(Saved entries)
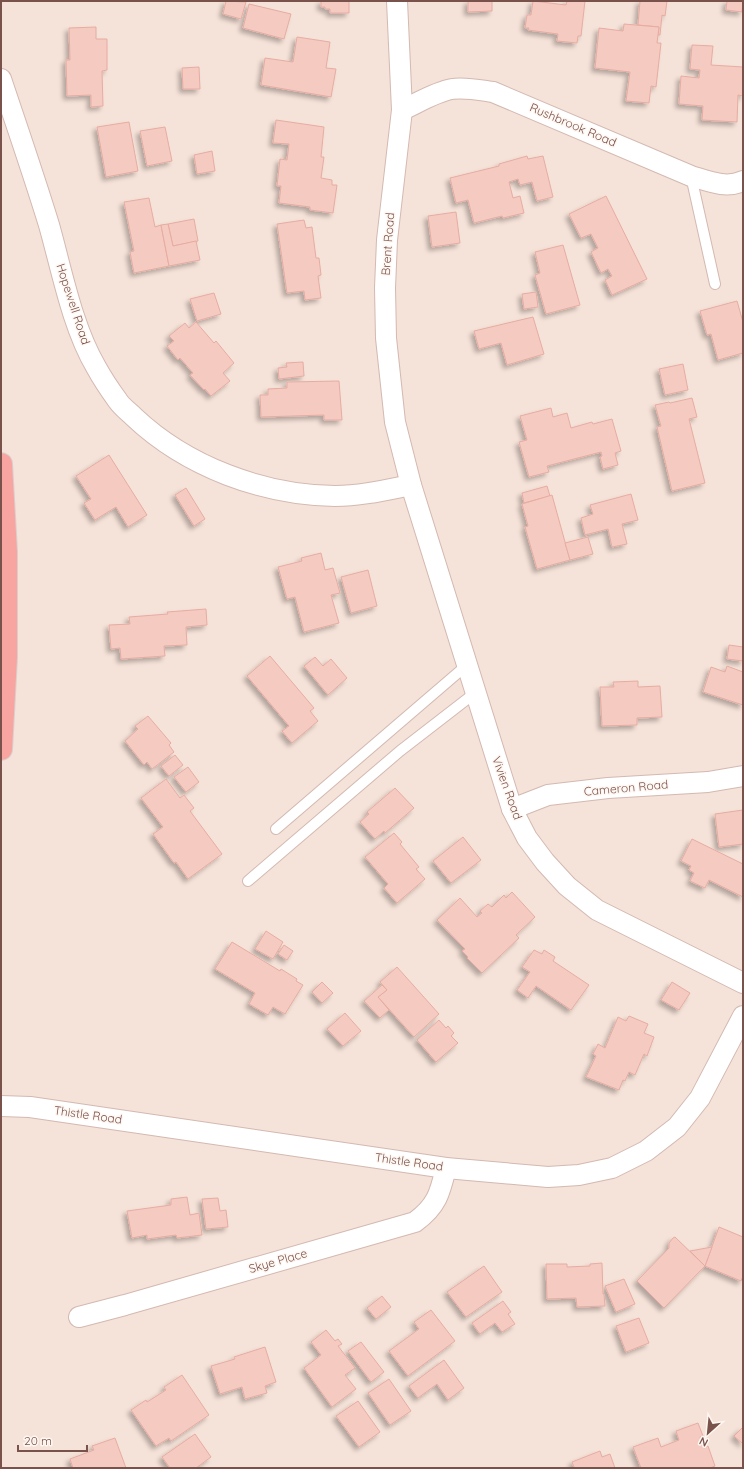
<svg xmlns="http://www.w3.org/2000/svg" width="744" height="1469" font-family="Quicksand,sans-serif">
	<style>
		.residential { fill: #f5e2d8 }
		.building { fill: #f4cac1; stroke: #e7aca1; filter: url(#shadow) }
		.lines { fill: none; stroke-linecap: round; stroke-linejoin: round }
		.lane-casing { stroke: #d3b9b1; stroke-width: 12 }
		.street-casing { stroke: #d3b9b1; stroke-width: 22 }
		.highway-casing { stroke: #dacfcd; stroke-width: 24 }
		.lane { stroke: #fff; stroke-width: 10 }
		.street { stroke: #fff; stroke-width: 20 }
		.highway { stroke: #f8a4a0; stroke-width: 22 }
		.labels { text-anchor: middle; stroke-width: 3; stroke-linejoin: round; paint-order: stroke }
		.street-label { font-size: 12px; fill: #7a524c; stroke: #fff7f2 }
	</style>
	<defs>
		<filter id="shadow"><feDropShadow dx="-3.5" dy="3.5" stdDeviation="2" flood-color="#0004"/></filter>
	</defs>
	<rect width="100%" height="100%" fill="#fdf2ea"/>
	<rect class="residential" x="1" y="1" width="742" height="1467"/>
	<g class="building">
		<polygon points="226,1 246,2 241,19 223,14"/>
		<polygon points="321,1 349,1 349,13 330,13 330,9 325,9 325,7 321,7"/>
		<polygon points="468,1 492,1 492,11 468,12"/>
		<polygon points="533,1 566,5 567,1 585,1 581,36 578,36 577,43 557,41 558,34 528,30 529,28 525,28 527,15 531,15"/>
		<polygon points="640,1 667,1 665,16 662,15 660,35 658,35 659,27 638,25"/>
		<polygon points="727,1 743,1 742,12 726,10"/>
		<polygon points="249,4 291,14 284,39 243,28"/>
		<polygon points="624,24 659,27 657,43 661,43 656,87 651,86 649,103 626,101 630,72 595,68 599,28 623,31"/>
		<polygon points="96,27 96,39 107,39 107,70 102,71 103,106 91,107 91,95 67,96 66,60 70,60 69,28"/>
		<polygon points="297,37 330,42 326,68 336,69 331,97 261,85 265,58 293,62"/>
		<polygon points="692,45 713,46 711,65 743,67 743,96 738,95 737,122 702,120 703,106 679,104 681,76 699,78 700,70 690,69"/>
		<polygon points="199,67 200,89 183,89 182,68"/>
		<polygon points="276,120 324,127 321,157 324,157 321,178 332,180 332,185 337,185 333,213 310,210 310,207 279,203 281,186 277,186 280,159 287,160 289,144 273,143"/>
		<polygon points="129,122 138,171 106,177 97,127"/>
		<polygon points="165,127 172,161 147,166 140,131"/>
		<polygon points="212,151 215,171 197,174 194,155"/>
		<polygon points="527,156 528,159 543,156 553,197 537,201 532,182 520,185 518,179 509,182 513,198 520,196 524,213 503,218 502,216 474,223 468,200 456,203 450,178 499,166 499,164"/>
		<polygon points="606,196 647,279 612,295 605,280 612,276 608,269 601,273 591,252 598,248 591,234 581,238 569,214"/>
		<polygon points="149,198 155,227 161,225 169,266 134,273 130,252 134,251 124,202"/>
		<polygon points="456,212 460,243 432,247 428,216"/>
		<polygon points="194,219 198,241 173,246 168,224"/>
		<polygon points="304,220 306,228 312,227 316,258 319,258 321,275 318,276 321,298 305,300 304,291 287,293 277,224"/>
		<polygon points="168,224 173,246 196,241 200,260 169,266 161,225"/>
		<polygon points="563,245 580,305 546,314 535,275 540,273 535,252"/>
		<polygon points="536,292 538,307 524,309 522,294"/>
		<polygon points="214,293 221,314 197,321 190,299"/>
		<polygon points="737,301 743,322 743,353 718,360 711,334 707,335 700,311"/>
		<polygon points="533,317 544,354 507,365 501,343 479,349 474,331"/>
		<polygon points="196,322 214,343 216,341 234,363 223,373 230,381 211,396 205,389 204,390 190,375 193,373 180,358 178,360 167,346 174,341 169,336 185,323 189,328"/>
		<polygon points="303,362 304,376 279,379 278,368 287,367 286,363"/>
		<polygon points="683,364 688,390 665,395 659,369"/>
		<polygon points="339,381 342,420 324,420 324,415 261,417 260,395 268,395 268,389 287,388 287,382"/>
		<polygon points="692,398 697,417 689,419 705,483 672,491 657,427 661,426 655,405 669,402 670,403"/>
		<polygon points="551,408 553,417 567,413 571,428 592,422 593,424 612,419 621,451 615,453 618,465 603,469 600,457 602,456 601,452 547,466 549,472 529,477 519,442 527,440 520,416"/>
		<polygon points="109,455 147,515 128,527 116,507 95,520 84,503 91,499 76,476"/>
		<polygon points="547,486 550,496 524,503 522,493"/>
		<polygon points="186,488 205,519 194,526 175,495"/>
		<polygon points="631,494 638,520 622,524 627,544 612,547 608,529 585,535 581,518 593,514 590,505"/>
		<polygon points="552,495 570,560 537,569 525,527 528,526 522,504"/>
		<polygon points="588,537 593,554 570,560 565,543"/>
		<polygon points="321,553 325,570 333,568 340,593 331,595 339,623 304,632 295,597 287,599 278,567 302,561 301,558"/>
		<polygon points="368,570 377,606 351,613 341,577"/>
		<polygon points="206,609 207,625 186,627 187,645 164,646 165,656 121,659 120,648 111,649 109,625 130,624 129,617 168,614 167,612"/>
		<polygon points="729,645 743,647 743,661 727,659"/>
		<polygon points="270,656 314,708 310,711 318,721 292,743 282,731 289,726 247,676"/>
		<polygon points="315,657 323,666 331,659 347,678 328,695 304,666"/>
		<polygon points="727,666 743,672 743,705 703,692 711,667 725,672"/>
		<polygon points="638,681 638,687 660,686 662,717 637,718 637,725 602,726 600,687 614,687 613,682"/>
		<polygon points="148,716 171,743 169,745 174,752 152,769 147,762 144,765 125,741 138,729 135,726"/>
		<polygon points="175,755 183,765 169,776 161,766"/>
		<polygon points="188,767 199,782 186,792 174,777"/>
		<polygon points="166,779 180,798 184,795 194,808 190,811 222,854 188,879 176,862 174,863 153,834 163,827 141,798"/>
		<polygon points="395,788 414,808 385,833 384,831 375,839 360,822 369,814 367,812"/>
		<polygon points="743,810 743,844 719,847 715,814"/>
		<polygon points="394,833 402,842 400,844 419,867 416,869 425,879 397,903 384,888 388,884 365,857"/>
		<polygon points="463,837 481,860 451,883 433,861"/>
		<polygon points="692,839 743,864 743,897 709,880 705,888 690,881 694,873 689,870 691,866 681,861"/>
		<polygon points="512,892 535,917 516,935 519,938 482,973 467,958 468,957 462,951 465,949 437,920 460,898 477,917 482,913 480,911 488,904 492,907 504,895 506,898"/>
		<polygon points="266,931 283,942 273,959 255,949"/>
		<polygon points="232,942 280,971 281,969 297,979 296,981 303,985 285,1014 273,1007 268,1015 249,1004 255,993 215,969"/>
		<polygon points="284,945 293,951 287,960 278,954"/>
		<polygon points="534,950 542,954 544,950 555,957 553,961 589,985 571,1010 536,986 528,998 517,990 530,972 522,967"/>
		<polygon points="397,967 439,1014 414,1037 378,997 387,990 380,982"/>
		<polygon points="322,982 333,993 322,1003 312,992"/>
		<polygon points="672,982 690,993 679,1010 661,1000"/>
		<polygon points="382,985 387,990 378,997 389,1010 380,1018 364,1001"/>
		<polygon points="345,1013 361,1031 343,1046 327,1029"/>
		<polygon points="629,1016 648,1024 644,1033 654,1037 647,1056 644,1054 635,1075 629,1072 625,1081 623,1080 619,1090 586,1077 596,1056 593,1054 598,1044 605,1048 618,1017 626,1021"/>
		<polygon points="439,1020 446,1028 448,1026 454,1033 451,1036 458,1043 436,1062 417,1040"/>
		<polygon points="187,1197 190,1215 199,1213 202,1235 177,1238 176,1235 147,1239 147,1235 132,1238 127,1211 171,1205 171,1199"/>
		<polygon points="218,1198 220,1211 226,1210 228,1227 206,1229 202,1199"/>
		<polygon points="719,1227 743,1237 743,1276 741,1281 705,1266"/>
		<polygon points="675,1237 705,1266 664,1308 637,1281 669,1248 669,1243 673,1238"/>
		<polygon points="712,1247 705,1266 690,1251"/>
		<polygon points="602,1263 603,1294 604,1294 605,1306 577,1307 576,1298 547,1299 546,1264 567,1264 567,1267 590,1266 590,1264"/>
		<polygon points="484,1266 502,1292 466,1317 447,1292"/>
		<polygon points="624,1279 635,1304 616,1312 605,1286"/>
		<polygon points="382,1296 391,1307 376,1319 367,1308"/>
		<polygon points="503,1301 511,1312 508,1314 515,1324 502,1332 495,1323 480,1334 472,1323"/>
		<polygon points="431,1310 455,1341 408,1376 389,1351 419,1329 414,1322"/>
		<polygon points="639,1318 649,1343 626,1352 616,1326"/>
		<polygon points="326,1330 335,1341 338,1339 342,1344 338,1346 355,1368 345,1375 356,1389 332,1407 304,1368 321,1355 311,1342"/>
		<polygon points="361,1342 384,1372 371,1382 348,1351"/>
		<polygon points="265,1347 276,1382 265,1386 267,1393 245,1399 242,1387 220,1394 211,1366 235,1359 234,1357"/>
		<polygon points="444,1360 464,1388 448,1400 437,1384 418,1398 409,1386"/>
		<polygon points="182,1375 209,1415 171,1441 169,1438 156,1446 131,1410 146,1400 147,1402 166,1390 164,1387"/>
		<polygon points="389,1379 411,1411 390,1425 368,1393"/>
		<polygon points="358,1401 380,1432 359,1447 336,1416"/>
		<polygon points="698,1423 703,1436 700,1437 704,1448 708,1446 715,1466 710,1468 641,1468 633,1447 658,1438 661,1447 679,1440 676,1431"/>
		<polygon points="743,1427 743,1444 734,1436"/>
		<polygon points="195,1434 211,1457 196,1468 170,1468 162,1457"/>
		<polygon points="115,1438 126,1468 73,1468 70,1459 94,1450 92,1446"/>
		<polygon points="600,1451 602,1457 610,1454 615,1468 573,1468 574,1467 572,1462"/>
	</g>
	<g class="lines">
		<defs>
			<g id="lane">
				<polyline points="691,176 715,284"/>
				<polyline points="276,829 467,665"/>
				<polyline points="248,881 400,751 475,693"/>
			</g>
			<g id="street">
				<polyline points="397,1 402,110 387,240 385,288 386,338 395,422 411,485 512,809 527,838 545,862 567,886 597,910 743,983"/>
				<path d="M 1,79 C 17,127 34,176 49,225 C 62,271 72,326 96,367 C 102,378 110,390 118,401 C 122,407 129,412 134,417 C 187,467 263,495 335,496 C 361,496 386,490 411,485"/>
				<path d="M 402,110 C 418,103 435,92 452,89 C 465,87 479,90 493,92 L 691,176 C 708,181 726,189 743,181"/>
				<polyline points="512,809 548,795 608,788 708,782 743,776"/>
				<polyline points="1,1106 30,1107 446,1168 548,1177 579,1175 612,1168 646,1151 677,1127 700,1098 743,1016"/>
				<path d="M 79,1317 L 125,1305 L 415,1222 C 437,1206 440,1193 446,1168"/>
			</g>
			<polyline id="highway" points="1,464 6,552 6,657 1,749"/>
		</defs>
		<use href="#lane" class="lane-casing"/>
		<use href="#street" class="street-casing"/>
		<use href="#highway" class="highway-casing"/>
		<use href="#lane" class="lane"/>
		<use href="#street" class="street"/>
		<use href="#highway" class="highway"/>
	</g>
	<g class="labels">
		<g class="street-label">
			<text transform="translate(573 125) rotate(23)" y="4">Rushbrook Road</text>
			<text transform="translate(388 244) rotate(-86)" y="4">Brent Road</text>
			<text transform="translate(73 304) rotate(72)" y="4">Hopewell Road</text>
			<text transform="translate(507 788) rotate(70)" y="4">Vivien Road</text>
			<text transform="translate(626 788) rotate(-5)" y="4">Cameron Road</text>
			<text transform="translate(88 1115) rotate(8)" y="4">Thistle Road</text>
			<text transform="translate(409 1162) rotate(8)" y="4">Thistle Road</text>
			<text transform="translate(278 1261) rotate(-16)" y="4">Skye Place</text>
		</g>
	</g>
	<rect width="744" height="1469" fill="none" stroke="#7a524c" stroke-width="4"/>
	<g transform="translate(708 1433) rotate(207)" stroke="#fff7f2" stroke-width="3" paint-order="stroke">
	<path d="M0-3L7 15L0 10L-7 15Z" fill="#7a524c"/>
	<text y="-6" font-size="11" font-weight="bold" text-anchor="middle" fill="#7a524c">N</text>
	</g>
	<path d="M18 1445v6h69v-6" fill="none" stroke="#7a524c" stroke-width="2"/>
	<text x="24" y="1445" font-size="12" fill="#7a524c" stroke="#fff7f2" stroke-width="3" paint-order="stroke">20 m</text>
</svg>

--

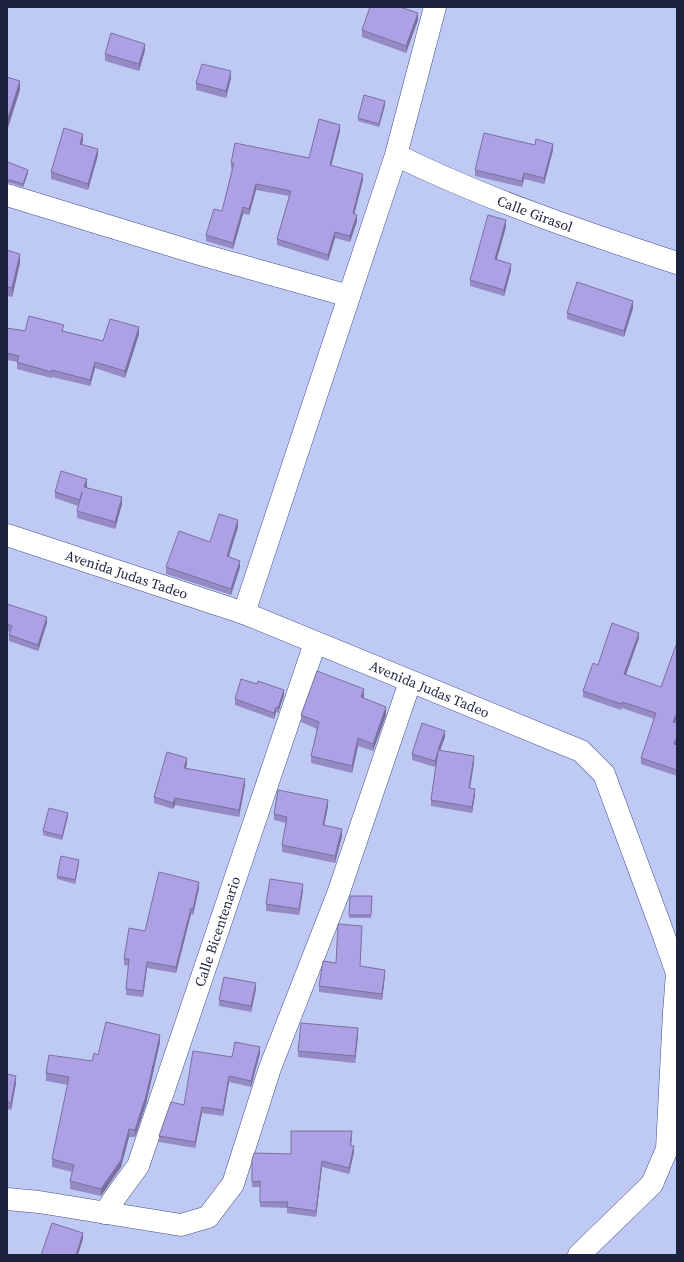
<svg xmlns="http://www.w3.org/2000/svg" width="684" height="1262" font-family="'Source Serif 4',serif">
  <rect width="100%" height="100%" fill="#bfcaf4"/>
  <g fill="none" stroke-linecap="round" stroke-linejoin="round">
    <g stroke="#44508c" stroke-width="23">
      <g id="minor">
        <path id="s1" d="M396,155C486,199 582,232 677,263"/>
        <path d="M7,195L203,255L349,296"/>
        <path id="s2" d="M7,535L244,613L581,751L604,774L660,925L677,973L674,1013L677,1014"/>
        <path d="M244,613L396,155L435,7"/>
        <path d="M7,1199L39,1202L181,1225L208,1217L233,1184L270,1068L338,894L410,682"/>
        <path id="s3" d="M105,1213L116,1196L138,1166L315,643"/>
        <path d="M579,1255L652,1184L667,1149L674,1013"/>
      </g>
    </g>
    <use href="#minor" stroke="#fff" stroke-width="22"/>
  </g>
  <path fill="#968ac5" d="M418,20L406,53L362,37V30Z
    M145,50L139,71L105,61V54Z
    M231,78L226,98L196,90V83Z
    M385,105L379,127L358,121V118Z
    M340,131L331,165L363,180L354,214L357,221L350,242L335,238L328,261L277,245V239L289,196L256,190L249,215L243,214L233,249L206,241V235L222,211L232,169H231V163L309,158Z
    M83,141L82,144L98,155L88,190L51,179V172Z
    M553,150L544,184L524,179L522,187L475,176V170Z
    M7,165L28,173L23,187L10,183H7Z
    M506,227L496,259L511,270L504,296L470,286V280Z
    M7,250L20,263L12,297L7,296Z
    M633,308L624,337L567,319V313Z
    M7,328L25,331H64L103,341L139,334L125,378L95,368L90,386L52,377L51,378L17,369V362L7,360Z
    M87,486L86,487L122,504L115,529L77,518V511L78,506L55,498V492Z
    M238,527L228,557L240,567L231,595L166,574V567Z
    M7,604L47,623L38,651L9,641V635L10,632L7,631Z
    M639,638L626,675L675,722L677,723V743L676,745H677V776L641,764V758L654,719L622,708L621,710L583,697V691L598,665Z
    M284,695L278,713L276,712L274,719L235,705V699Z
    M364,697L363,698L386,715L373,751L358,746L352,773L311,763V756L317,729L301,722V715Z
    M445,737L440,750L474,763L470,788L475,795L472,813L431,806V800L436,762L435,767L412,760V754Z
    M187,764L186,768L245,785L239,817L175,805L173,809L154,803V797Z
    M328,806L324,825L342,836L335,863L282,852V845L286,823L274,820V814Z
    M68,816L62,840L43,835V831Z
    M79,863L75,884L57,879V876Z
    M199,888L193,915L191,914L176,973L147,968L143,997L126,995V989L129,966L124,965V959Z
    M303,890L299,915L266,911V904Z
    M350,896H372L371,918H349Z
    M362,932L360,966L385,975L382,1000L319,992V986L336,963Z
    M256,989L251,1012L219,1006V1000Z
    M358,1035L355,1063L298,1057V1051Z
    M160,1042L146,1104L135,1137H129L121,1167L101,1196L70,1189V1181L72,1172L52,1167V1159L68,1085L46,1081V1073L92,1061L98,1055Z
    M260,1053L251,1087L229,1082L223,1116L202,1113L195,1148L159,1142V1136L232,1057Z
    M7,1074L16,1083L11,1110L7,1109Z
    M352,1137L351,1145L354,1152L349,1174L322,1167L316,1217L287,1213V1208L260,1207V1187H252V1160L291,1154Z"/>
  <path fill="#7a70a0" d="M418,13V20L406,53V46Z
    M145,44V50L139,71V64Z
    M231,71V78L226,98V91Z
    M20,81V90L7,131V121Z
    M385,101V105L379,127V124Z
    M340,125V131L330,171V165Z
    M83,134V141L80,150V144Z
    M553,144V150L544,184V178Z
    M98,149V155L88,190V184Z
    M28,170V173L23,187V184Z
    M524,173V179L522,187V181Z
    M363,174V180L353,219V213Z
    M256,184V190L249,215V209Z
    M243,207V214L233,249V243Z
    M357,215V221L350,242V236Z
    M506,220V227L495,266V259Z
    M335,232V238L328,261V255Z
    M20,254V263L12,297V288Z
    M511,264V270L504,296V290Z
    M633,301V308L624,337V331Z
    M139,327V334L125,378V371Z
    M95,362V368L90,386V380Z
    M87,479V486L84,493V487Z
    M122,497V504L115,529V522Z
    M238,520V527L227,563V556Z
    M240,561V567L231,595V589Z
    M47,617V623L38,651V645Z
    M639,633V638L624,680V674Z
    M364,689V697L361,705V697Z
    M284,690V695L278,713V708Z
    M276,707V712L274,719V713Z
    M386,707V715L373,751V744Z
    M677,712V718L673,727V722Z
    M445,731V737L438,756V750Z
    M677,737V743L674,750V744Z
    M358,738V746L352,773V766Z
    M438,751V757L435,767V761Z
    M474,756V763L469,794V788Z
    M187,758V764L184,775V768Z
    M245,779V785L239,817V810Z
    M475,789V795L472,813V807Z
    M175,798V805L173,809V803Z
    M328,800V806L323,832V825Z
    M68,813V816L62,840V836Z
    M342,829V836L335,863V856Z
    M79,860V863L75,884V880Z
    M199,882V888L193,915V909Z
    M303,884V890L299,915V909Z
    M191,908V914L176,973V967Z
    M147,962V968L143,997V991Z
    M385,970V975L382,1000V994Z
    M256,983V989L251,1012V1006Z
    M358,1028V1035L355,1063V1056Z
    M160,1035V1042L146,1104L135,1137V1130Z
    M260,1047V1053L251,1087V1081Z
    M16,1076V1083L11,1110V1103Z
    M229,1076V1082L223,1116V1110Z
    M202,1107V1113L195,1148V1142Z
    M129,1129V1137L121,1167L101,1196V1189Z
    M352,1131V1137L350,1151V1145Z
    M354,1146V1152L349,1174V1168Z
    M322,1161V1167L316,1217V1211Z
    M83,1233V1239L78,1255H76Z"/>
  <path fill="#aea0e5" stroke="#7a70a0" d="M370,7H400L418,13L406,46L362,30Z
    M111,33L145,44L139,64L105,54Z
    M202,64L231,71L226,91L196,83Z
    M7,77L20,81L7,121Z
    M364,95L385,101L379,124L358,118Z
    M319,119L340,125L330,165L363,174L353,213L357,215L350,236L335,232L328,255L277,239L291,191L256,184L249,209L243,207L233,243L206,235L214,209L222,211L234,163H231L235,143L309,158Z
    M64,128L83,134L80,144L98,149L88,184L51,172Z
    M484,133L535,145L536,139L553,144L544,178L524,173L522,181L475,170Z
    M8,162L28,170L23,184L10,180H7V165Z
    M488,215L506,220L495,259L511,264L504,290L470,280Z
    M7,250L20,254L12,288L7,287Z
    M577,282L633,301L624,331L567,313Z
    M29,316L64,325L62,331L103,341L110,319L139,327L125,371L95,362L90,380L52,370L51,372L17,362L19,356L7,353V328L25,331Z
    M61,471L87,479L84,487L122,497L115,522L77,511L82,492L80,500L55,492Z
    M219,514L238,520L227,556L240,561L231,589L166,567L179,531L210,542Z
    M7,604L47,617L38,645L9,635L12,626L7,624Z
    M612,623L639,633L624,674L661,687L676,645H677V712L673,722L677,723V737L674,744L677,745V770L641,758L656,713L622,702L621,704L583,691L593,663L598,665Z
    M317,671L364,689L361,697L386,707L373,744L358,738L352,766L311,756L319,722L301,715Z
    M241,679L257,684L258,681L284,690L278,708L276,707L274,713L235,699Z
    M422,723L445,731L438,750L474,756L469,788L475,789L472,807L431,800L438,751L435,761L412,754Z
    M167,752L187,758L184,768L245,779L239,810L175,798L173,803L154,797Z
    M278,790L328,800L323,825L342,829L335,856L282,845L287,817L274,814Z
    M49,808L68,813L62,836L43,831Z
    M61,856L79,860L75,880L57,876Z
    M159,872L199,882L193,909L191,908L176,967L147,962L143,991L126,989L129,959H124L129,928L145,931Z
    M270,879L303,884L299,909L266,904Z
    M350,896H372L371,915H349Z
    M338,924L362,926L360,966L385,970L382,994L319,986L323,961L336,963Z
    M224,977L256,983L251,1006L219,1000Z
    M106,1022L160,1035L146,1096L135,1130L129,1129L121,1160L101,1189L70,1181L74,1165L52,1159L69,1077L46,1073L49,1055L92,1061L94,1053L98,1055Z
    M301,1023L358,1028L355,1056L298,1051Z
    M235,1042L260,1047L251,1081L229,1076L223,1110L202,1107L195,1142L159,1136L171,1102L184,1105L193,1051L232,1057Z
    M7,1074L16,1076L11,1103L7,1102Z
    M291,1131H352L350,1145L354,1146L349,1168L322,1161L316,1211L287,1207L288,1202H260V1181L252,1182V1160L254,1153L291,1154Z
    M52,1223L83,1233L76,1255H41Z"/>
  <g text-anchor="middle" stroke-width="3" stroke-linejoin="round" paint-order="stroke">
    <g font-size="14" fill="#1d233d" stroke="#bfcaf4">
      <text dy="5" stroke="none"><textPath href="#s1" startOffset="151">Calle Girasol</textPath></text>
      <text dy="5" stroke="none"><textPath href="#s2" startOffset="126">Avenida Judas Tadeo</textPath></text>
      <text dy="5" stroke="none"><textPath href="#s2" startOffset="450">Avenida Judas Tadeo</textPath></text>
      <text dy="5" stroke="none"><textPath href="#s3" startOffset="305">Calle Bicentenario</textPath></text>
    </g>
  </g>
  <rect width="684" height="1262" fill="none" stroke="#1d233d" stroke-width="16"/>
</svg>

* [EXERCISE GOAL]: From the entries above, copy out every line where the string "labels" appears.

* [TASK OUTPUT]:
		.labels { text-anchor: middle; stroke-width: 3; stroke-linejoin: round; paint-order: stroke }
	<g class="labels">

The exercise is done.